Un’occasione (l’ennesima) che rischia di essere persa. Stefano Ceccanti, già parlamentare del Pd, ma qui nella vesta di docente di Diritto costituzionale alla Sapienza di Roma, ritiene che la proposta di riforma costituzionale sul cosiddetto “premierato “si sia incamminata su un binario del tutto sbagliato”. E questo nonostante un’iniziale propensione, dello stesso Ceccanti (riformista da sempre) e di parte del Pd a scegliere, come modello, proprio quello del “premierato”, nell’ottica di un rafforzamento del Governo.

“Le proposte fin qui immaginate - argomenta Ceccanti - per lo più si basavano su un’indicazione (non un’elezione diretta) di un Primo ministro, abbinata a un sistema prevalentemente maggioritario e su poteri analoghi a quelli del Cancelliere tedesco, e cioè la fiducia al solo Cancelliere da parte di una sola Camera, potere di chiedere al Capo dello Stato la revoca oltre che la nomina dei ministri, sfiducia costruttiva, con indicazione di un nuovo premier a maggioranza assoluta, potere di chiedere elezioni anticipate qualora sconfitto sulla fiducia, che sono concesse qualora entro pochi giorni la Camera non elegga un nuovo premier a maggioranza assoluta”.

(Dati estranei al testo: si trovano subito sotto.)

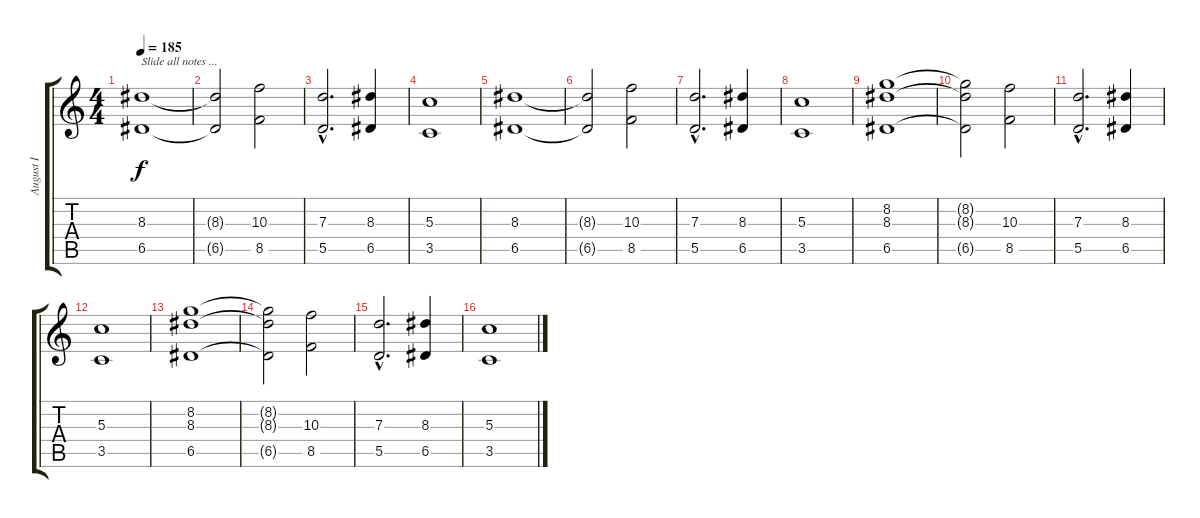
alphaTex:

\track ("August I" "August I") {instrument distortionguitar}
\staff {score tabs}
\tuning (E4 B3 G3 D3 A2 E2) {hide}
\ts (4 4)
\tempo 185
\clef g2
\ks c
(8.3 6.5).1{txt "Slide all notes ..." dy f volume 10} |
(8.3{t} 6.5{t}).2 (10.3 8.5).2 |
(7.3{hac} 5.5{hac}).2{d} (8.3 6.5).4 |
(5.3 3.5).1 |
(8.3 6.5).1{volume 10} |
(8.3{t} 6.5{t}).2 (10.3 8.5).2 |
(7.3{hac} 5.5{hac}).2{d} (8.3 6.5).4 |
(5.3 3.5).1 |
(8.2 8.3 6.5).1{volume 10} |
(8.2{t} 8.3{t} 6.5{t}).2 (10.3 8.5).2 |
(7.3{hac} 5.5{hac}).2{d} (8.3 6.5).4 |
(5.3 3.5).1 |
(8.2 8.3 6.5).1{volume 10} |
(8.2{t} 8.3{t} 6.5{t}).2 (10.3 8.5).2 |
(7.3{hac} 5.5{hac}).2{d} (8.3 6.5).4 |
(5.3 3.5).1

Invece, secondo il costituzionalista, la proposta di riforma immagina l’elezione di un “comandante senza poteri”: “La fiducia resta bicamerale, per revocare i ministri bisogna ancora passare per la sfiducia individuale, lo scioglimento, in realtà, finisce per slittare sull’eventuale secondo premier della legislatura, l’unico non sostituibile. L’idea di fondo sembra quella di affidare tutto al trascinamento di fatto dell’elezione diretta che porterebbe a prendere dei poteri non formalmente riconosciuti: un approccio divaricante rispetto al costituzionalismo liberaldemocratico”.

Entrando nel dettaglio, Ceccanti fa notare che al “premier non basta l’elezione diretta, ma deve poi riprendere la fiducia con l’intero Governo; può essere sostituito da qualcuno che è stato eletto dentro la stessa maggioranza, ma tranne il richiamo etereo alla continuità di programma, il secondo premier può in realtà costruirsi una maggioranza come vuole. In questo modo, è evidente che si fotografa e si incentiva la conflittualità tra i leader dei partiti della maggioranza. Il secondo premier è più forte del primo perché solo la sua caduta porterebbe al voto anticipato, non quella dell’eletto direttamente”.

Inoltre, è “anomala rispetto alle elezioni dirette europee, e anche italiane, l’assenza del tetto ai mandati: la concentrazione del potere ha bisogno di essere limitata nel tempo”.